**Material to process:**

==============================

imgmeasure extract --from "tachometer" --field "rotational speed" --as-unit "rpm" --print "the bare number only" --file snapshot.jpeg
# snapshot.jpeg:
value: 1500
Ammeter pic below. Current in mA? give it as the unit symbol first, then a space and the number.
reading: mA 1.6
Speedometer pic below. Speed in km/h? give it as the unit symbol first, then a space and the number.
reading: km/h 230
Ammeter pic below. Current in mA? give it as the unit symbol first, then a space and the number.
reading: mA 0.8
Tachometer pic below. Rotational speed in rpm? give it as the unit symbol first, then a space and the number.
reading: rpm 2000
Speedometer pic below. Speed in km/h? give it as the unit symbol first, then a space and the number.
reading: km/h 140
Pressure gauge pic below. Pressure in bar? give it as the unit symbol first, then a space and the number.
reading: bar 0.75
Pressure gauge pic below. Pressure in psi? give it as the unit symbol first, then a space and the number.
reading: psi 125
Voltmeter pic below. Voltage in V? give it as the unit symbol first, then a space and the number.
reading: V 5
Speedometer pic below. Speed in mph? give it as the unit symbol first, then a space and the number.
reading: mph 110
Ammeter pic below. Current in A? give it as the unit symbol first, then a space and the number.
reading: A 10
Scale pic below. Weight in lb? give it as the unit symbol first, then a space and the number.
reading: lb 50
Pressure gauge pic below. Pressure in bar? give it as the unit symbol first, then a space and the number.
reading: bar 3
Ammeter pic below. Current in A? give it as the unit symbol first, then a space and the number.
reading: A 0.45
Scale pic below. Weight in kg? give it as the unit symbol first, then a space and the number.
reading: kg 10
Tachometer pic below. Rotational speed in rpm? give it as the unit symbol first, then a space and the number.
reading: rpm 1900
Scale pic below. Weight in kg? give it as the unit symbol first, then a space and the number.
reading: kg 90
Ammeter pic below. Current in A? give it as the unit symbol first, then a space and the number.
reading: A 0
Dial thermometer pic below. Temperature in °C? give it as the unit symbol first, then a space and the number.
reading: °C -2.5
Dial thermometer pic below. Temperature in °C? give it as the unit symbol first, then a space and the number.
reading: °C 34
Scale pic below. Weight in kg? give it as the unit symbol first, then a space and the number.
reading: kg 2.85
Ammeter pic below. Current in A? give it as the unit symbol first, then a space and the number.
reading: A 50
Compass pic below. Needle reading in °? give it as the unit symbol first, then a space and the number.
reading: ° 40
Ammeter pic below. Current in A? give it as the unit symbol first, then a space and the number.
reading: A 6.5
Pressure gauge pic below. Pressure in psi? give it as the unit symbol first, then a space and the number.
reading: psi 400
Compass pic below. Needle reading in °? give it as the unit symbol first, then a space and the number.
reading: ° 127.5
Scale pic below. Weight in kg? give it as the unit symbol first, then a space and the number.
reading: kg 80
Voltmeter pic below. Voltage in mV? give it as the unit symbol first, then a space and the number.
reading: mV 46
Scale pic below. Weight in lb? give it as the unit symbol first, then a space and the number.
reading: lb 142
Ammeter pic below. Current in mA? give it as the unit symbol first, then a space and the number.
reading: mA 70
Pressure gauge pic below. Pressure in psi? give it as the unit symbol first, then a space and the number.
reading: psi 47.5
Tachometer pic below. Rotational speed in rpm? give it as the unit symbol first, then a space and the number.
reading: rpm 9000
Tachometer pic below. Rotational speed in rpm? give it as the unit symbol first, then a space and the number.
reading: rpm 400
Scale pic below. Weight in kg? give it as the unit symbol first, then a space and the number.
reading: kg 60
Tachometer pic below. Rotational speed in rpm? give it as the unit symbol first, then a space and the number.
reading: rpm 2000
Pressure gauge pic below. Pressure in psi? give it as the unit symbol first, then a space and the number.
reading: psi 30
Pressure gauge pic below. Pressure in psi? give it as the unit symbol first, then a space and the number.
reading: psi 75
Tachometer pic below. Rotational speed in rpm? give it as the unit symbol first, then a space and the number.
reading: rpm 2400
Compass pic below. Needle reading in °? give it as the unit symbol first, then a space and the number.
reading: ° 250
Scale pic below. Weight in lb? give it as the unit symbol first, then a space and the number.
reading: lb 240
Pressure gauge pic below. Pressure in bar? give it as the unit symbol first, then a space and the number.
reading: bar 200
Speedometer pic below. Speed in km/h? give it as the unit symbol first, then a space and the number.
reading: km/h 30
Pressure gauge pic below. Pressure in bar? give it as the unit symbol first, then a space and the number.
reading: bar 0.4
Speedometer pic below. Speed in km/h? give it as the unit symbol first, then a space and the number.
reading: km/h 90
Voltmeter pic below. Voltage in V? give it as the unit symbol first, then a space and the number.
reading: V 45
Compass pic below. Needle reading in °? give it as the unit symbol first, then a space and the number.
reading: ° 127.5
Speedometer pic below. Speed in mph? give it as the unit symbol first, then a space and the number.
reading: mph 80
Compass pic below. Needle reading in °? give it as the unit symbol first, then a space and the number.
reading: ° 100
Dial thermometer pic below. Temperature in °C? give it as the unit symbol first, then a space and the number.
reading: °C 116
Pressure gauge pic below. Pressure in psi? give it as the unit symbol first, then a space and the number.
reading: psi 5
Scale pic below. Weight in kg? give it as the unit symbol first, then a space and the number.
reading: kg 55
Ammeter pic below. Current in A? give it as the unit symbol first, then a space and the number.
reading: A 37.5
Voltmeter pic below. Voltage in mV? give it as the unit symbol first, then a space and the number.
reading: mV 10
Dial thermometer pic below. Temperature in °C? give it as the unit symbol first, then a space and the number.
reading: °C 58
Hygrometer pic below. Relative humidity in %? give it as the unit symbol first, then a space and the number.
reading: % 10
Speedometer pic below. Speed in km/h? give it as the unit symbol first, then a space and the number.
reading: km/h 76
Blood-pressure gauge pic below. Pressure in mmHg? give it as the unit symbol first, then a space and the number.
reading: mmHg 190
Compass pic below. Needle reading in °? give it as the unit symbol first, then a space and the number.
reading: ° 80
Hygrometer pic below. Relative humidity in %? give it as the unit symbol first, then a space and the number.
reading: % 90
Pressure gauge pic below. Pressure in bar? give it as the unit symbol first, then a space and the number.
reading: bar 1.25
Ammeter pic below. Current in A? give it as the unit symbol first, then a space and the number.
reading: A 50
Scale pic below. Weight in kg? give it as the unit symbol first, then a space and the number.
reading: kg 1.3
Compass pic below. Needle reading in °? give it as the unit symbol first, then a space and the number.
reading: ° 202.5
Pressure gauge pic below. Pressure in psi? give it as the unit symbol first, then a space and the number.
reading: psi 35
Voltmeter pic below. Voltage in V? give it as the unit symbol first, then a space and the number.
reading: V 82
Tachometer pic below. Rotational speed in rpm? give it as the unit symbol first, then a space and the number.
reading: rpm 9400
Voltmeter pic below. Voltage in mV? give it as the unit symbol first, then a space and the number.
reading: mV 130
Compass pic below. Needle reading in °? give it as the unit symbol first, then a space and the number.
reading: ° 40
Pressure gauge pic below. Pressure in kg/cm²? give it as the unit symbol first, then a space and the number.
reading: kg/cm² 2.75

==============================

**Work to complete:** Reproduce the rows above, replacing each occurrence of "give it as" with "write it as" and leaving everything else unchanged.

**Reply:**
imgmeasure extract --from "tachometer" --field "rotational speed" --as-unit "rpm" --print "the bare number only" --file snapshot.jpeg
# snapshot.jpeg:
value: 1500
Ammeter pic below. Current in mA? write it as the unit symbol first, then a space and the number.
reading: mA 1.6
Speedometer pic below. Speed in km/h? write it as the unit symbol first, then a space and the number.
reading: km/h 230
Ammeter pic below. Current in mA? write it as the unit symbol first, then a space and the number.
reading: mA 0.8
Tachometer pic below. Rotational speed in rpm? write it as the unit symbol first, then a space and the number.
reading: rpm 2000
Speedometer pic below. Speed in km/h? write it as the unit symbol first, then a space and the number.
reading: km/h 140
Pressure gauge pic below. Pressure in bar? write it as the unit symbol first, then a space and the number.
reading: bar 0.75
Pressure gauge pic below. Pressure in psi? write it as the unit symbol first, then a space and the number.
reading: psi 125
Voltmeter pic below. Voltage in V? write it as the unit symbol first, then a space and the number.
reading: V 5
Speedometer pic below. Speed in mph? write it as the unit symbol first, then a space and the number.
reading: mph 110
Ammeter pic below. Current in A? write it as the unit symbol first, then a space and the number.
reading: A 10
Scale pic below. Weight in lb? write it as the unit symbol first, then a space and the number.
reading: lb 50
Pressure gauge pic below. Pressure in bar? write it as the unit symbol first, then a space and the number.
reading: bar 3
Ammeter pic below. Current in A? write it as the unit symbol first, then a space and the number.
reading: A 0.45
Scale pic below. Weight in kg? write it as the unit symbol first, then a space and the number.
reading: kg 10
Tachometer pic below. Rotational speed in rpm? write it as the unit symbol first, then a space and the number.
reading: rpm 1900
Scale pic below. Weight in kg? write it as the unit symbol first, then a space and the number.
reading: kg 90
Ammeter pic below. Current in A? write it as the unit symbol first, then a space and the number.
reading: A 0
Dial thermometer pic below. Temperature in °C? write it as the unit symbol first, then a space and the number.
reading: °C -2.5
Dial thermometer pic below. Temperature in °C? write it as the unit symbol first, then a space and the number.
reading: °C 34
Scale pic below. Weight in kg? write it as the unit symbol first, then a space and the number.
reading: kg 2.85
Ammeter pic below. Current in A? write it as the unit symbol first, then a space and the number.
reading: A 50
Compass pic below. Needle reading in °? write it as the unit symbol first, then a space and the number.
reading: ° 40
Ammeter pic below. Current in A? write it as the unit symbol first, then a space and the number.
reading: A 6.5
Pressure gauge pic below. Pressure in psi? write it as the unit symbol first, then a space and the number.
reading: psi 400
Compass pic below. Needle reading in °? write it as the unit symbol first, then a space and the number.
reading: ° 127.5
Scale pic below. Weight in kg? write it as the unit symbol first, then a space and the number.
reading: kg 80
Voltmeter pic below. Voltage in mV? write it as the unit symbol first, then a space and the number.
reading: mV 46
Scale pic below. Weight in lb? write it as the unit symbol first, then a space and the number.
reading: lb 142
Ammeter pic below. Current in mA? write it as the unit symbol first, then a space and the number.
reading: mA 70
Pressure gauge pic below. Pressure in psi? write it as the unit symbol first, then a space and the number.
reading: psi 47.5
Tachometer pic below. Rotational speed in rpm? write it as the unit symbol first, then a space and the number.
reading: rpm 9000
Tachometer pic below. Rotational speed in rpm? write it as the unit symbol first, then a space and the number.
reading: rpm 400
Scale pic below. Weight in kg? write it as the unit symbol first, then a space and the number.
reading: kg 60
Tachometer pic below. Rotational speed in rpm? write it as the unit symbol first, then a space and the number.
reading: rpm 2000
Pressure gauge pic below. Pressure in psi? write it as the unit symbol first, then a space and the number.
reading: psi 30
Pressure gauge pic below. Pressure in psi? write it as the unit symbol first, then a space and the number.
reading: psi 75
Tachometer pic below. Rotational speed in rpm? write it as the unit symbol first, then a space and the number.
reading: rpm 2400
Compass pic below. Needle reading in °? write it as the unit symbol first, then a space and the number.
reading: ° 250
Scale pic below. Weight in lb? write it as the unit symbol first, then a space and the number.
reading: lb 240
Pressure gauge pic below. Pressure in bar? write it as the unit symbol first, then a space and the number.
reading: bar 200
Speedometer pic below. Speed in km/h? write it as the unit symbol first, then a space and the number.
reading: km/h 30
Pressure gauge pic below. Pressure in bar? write it as the unit symbol first, then a space and the number.
reading: bar 0.4
Speedometer pic below. Speed in km/h? write it as the unit symbol first, then a space and the number.
reading: km/h 90
Voltmeter pic below. Voltage in V? write it as the unit symbol first, then a space and the number.
reading: V 45
Compass pic below. Needle reading in °? write it as the unit symbol first, then a space and the number.
reading: ° 127.5
Speedometer pic below. Speed in mph? write it as the unit symbol first, then a space and the number.
reading: mph 80
Compass pic below. Needle reading in °? write it as the unit symbol first, then a space and the number.
reading: ° 100
Dial thermometer pic below. Temperature in °C? write it as the unit symbol first, then a space and the number.
reading: °C 116
Pressure gauge pic below. Pressure in psi? write it as the unit symbol first, then a space and the number.
reading: psi 5
Scale pic below. Weight in kg? write it as the unit symbol first, then a space and the number.
reading: kg 55
Ammeter pic below. Current in A? write it as the unit symbol first, then a space and the number.
reading: A 37.5
Voltmeter pic below. Voltage in mV? write it as the unit symbol first, then a space and the number.
reading: mV 10
Dial thermometer pic below. Temperature in °C? write it as the unit symbol first, then a space and the number.
reading: °C 58
Hygrometer pic below. Relative humidity in %? write it as the unit symbol first, then a space and the number.
reading: % 10
Speedometer pic below. Speed in km/h? write it as the unit symbol first, then a space and the number.
reading: km/h 76
Blood-pressure gauge pic below. Pressure in mmHg? write it as the unit symbol first, then a space and the number.
reading: mmHg 190
Compass pic below. Needle reading in °? write it as the unit symbol first, then a space and the number.
reading: ° 80
Hygrometer pic below. Relative humidity in %? write it as the unit symbol first, then a space and the number.
reading: % 90
Pressure gauge pic below. Pressure in bar? write it as the unit symbol first, then a space and the number.
reading: bar 1.25
Ammeter pic below. Current in A? write it as the unit symbol first, then a space and the number.
reading: A 50
Scale pic below. Weight in kg? write it as the unit symbol first, then a space and the number.
reading: kg 1.3
Compass pic below. Needle reading in °? write it as the unit symbol first, then a space and the number.
reading: ° 202.5
Pressure gauge pic below. Pressure in psi? write it as the unit symbol first, then a space and the number.
reading: psi 35
Voltmeter pic below. Voltage in V? write it as the unit symbol first, then a space and the number.
reading: V 82
Tachometer pic below. Rotational speed in rpm? write it as the unit symbol first, then a space and the number.
reading: rpm 9400
Voltmeter pic below. Voltage in mV? write it as the unit symbol first, then a space and the number.
reading: mV 130
Compass pic below. Needle reading in °? write it as the unit symbol first, then a space and the number.
reading: ° 40
Pressure gauge pic below. Pressure in kg/cm²? write it as the unit symbol first, then a space and the number.
reading: kg/cm² 2.75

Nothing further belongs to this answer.